ТЕКСТ ДЛЯ АНАЛИЗА:
Подобными же стихами поэт описывает самую жизнь арестантской среды. Таково, например, описание предчувствия арестанта перед наказанием. В этом же стихотворении необыкновенно верно изображено прежнее наказание, известное под именем «Зеленой улицы», столь часто встречающееся в арестантских стихотворениях и взятое тюремным поэтом, вероятно, из живых рассказов, если не самим испытанное.
А вот и описание казни.
На место казни я пришел; Со всех сторон толпы бежали. Определенье мне читали: Четыре тысячи пройти И вечно чтоб в Сибири хладной В работе каторжной пробыть. Я слышал приговор ужасный. Потом, «Повзводно» — закричал На офицеров батальонный. Склоня я голову стоял Угрозы слушал я невнятно. . . . . . . . . . . .

ФРАГМЕНТЫ ДАННЫХ:
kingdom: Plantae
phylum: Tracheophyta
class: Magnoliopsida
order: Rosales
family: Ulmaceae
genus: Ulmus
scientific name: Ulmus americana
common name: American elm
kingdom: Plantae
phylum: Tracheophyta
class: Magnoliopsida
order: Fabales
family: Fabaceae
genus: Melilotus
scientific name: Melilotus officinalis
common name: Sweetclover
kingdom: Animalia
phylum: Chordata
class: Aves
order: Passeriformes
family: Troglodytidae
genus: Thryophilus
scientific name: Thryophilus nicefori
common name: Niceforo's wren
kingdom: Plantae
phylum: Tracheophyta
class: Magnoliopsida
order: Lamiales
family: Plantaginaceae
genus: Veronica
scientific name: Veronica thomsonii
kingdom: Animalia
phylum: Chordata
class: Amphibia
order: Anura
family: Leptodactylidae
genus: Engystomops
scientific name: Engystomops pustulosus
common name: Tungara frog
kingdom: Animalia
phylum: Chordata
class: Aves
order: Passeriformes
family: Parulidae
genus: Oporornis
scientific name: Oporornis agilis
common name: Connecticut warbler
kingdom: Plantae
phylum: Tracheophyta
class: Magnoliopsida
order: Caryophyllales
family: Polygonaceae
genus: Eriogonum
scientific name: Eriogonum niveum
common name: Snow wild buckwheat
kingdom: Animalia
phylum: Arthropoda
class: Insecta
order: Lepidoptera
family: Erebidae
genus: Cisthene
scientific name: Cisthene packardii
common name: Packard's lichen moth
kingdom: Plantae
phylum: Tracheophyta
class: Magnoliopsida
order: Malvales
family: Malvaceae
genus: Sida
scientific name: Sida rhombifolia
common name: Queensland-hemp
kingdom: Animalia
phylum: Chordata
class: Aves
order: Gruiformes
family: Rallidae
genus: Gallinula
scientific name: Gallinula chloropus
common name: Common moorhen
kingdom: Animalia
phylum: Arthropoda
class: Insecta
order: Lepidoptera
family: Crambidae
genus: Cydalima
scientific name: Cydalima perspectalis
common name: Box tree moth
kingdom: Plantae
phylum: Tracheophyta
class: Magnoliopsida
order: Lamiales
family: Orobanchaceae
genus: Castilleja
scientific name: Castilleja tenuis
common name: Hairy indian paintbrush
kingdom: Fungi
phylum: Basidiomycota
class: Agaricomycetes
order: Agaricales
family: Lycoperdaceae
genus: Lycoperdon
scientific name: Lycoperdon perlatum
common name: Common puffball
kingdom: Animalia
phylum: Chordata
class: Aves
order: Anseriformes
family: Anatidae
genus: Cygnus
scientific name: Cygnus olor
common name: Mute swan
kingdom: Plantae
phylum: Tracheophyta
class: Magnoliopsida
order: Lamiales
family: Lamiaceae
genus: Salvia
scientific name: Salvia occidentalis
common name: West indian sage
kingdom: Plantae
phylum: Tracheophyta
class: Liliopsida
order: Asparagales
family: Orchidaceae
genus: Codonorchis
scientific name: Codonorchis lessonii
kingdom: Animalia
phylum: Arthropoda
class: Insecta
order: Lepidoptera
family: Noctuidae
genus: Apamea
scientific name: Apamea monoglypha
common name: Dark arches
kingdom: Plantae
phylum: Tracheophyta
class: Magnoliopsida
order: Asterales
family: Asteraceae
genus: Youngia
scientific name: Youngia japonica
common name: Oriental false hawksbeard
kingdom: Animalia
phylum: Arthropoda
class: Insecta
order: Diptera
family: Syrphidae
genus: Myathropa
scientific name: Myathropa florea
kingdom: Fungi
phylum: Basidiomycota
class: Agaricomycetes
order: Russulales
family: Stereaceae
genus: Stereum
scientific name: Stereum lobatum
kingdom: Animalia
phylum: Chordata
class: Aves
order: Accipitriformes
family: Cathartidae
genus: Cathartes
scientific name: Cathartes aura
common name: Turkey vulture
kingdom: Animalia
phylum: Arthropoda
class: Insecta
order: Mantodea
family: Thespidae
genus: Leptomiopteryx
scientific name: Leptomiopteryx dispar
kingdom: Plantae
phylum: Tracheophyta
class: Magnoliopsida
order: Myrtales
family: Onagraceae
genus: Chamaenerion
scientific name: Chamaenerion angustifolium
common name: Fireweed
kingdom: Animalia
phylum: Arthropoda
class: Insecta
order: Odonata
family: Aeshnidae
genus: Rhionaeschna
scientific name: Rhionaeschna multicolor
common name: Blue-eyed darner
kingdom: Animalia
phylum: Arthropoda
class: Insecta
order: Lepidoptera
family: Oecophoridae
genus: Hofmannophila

ЗАДАНИЯ:
1. Под каким именем было известно прежнее наказание, которое описано в тексте об арестантских стихах?
2. Изложите содержание текста об арестантских стихах в двух предложениях.
3. Продолжите текст об арестантских стихах, начиная сразу после его последней строки.
Материал для работы не понадобится.

ОТВЕТЫ К ЗАДАНИЯМ:
1. Под именем «Зеленой улицы».

2. Тюремный поэт описывает стихами жизнь арестантской среды, в том числе предчувствие арестанта перед наказанием и прежнее наказание, известное под именем «Зеленой улицы». Затем приводится стихотворное описание казни, на которой арестанту читают приговор: пройти четыре тысячи и вечно пробыть в каторжной работе в Сибири.

3.
Раздали палки по рядам, К прикладам руки привязали, «Дробь» — барабанщикам сказали; В моих глазах померкнул свет. Иду в рядах; пощады нет; Удары сыплют в спину градом, А я без чувств верчу прикладом. Прошел 500, — ходить не мог. Не раз меня сбивали с ног, Не раз водой меня полили. Начальник закричал: «Отбой!» Тряслися ноги подо мной; Дыханье я переводил; Не то был мертв, не то был жив; Не знал, что делалось со мной. И долго в забытьи я был… Тогда лишь принял мало силы, Когда мне фельдшер кровь пустил. . . . . . . . . . . .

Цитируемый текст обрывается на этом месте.